Zehntausende haben an den Pfingstfeiertagen in Köln bei einem Kulturfest unter dem Motto „Birlikte – Zusammenstehen“ den zehnten Jahrestag des Nagelbombenanschlags in der Keupstraße begangen.

„Dieses Fest schafft etwas Großartiges: Es beantwortet den Hass der Wenigen mit dem Mitgefühl und der Solidarität der Vielen“, sagte Bundespräsident Joachim Gauck am Montag bei der Abschlusskundgebung. „Wir stehen zusammen, um allen, die von fremdenfeindlicher Gewalt bedroht sind, zu sagen: Ihr seid nicht allein.“

Am 9. Juni 2004 detonierte in der türkischen Geschäftsstraße im rechtsrheinischen Kölner Stadtteil Mülheim eine mit 5,5 Kilogramm Schwarzpulver und 800 Zimmermannsnägeln gefüllte Drei-Kilo-Gasflasche. Deponiert auf einem Fahrrad vor dem Friseurladen Özcan, verletzte die Bombe 22 Menschen, vier von ihnen schwer. Wer hinter der Bluttat steckte, blieb lange ungeklärt. Was nicht zuletzt daran lag, dass die Behörden zwar in „alle Richtungen“ ermittelten, nur nicht in die richtige. „Der Fehler war, dass wir es nicht für möglich gehalten haben, dass es in Deutschland eine braune Terrorbande geben kann“, sagte Kölns Polizeipräsident Wolfgang Albers am Rande der Abschlusskundgebung. „Das hätten wir denken müssen.“ Dieses Versagen habe „unendlich viel Leid gebracht“.

„Wie eine zweite Bombe“

Denn die Folgen waren fatal. Die Fahnder nahmen die Menschen in der Keupstraße ins Visier, spürten einem vermeintlichen einem „kriminellen Milieu“ nach. Das sei „wie eine zweite Bombe“ gewesen, sagte Hasan Yildirim, der bei dem Anschlag schwer verletzt wurde, auf einer Veranstaltung am Samstagmittag. Erst seit der Selbstenttarnung des „Nationalsozialistischen Untergrunds“ (NSU) im November 2011 steht fest, dass das Attentat auf das Konto von Rechtsterroristen geht. „Ich schäme mich dafür, dass der deutsche Staat es über so viele Jahre nicht geschafft hat, dafür zu sorgen, dass unbescholtene Bürgerinnen und Bürger besser geschützt wurden“, sagte Bundesjustizminister Heiko Maas (SPD) bei einer Podiumsdiskussion am Montag.

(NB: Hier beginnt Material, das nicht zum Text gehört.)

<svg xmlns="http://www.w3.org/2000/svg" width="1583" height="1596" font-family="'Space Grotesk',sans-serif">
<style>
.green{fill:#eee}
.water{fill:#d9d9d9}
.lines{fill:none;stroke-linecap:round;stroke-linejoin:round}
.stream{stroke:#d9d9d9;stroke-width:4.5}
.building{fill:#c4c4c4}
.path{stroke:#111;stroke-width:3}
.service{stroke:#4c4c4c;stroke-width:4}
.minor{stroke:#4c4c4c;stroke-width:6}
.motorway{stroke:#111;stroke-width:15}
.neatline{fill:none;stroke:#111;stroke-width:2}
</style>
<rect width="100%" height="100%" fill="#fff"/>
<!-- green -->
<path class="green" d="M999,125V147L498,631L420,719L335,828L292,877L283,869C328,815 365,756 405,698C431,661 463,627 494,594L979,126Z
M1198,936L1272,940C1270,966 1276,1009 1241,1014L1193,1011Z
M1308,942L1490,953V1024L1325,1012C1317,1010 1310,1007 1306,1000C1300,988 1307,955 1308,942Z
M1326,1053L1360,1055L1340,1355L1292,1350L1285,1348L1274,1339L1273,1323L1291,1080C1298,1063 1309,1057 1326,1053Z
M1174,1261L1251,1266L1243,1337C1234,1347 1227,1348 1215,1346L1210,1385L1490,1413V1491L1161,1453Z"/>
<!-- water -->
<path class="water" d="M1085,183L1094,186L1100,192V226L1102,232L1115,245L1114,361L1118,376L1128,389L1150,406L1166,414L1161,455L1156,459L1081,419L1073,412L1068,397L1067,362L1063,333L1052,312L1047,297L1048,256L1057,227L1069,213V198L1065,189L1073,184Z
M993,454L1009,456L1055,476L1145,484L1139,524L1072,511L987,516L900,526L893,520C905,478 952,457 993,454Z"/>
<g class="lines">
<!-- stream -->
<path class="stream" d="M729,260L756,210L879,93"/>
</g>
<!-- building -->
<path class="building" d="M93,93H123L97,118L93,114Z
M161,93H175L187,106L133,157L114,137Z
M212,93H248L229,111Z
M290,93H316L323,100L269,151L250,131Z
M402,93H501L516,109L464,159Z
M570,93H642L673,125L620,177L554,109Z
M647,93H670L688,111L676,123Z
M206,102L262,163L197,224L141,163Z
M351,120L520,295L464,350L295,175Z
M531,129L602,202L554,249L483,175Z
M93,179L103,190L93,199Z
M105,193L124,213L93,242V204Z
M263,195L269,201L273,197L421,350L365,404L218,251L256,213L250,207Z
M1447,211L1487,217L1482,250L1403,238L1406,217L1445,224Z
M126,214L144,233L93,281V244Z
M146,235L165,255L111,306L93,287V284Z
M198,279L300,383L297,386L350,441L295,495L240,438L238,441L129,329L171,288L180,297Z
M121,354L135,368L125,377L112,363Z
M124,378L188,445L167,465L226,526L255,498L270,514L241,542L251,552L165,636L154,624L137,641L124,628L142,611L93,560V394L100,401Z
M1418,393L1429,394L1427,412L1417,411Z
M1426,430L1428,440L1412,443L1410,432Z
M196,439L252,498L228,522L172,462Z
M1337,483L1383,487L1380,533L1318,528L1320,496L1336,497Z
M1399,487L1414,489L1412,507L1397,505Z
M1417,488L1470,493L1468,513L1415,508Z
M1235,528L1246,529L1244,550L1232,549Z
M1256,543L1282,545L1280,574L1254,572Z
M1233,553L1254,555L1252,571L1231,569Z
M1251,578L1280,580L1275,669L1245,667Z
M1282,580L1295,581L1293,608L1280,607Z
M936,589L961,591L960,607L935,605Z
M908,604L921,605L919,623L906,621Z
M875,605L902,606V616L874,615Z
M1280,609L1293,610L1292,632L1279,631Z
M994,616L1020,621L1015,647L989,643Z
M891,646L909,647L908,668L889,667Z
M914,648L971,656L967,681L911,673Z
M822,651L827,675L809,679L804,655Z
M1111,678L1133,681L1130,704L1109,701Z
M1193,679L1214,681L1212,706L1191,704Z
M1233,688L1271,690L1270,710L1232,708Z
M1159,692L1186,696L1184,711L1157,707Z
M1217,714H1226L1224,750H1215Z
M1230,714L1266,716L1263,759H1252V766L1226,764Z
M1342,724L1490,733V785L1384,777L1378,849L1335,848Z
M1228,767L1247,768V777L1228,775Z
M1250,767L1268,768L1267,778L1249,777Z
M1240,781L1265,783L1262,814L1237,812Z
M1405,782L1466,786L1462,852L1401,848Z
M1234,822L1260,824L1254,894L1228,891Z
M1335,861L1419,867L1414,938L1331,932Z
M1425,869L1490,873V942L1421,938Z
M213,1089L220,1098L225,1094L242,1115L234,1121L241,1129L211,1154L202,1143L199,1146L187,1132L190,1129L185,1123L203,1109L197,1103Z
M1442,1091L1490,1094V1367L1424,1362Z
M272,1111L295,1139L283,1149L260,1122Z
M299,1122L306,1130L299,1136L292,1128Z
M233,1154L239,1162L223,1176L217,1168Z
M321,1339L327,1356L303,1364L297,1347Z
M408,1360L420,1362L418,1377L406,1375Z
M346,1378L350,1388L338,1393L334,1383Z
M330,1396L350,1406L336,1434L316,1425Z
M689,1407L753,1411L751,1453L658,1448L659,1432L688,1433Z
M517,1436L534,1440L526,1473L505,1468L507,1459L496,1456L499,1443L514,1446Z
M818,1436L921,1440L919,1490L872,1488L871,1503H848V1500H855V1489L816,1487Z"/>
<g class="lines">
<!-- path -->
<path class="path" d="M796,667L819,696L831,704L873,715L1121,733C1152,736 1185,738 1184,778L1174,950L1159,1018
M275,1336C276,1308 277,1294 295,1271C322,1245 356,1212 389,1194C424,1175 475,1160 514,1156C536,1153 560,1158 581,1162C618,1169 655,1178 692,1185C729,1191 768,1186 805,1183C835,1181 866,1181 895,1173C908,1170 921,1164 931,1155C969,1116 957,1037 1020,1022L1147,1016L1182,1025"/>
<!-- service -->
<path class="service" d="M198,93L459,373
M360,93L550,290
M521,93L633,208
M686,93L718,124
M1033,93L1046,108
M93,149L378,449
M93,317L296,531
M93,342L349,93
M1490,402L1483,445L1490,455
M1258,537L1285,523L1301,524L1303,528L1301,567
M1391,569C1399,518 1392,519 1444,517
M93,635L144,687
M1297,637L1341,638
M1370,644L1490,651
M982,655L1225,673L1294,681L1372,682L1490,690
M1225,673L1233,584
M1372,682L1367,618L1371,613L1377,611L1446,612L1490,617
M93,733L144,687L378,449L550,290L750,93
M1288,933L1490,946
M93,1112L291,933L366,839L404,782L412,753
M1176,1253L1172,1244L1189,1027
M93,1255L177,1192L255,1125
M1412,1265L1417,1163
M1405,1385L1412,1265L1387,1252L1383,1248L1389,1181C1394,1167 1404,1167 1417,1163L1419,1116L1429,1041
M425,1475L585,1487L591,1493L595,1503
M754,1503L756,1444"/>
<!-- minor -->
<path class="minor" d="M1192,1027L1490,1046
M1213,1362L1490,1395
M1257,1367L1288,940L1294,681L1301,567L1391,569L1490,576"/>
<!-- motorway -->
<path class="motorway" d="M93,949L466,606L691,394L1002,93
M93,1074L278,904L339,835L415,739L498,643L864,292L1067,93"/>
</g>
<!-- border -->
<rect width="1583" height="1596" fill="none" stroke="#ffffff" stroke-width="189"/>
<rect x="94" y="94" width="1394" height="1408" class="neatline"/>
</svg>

Das „Birlikte“-Fest sollte helfen, aufgerissene Wunden zu heilen. Mehr als 200 kulturelle und politische Veranstaltungen an 30 Auftrittsorten standen auf dem Programm. „Zusammenstehen ist nicht nur eine Botschaft, sondern auch eine Aufgabe“, sagte Kölns Oberbürgermeister Jürgen Roters (SPD) bei der Eröffnung am Sonntag. Neben ihm auf der Bühne stand Meral Sahin von der Interessengemeinschaft Keupstraße. „Dieses Fest bedeutet uns und dieser Straße wahnsinnig viel“, sagte sie und rief die Zuschauer auf: „Bleibt und kommt uns auch nach dem großen Fest besuchen.“ Nach dem Anschlag sind die Umsätze der Geschäftsleute auf der Multikultimeile eingebrochen.

„Rechtsterrorismus ist nicht vorbei“

Rechtsextremismus und die noch immer nicht aufgeklärten Hintergründe der NSU-Verbrechen standen bei vielen Diskussionen im Mittelpunkt. Bei einer Veranstaltung im Kölner Schauspielhaus warnte der SPD-Vorsitzende Sigmar Gabriel: „Der Rechtsextremismus und der Rechtsterrorismus sind nicht vorbei.“ Sie seien „leider auch ein Teil der Gegenwart“. Doch die Gesellschaft lasse sich nicht spalten. „Das ist hier unser gemeinsames Land“, sagte Gabriel, „und wir lassen nicht zu, dass uns diese rechtsextremen Spinner und Terroristen auseinanderbringen“.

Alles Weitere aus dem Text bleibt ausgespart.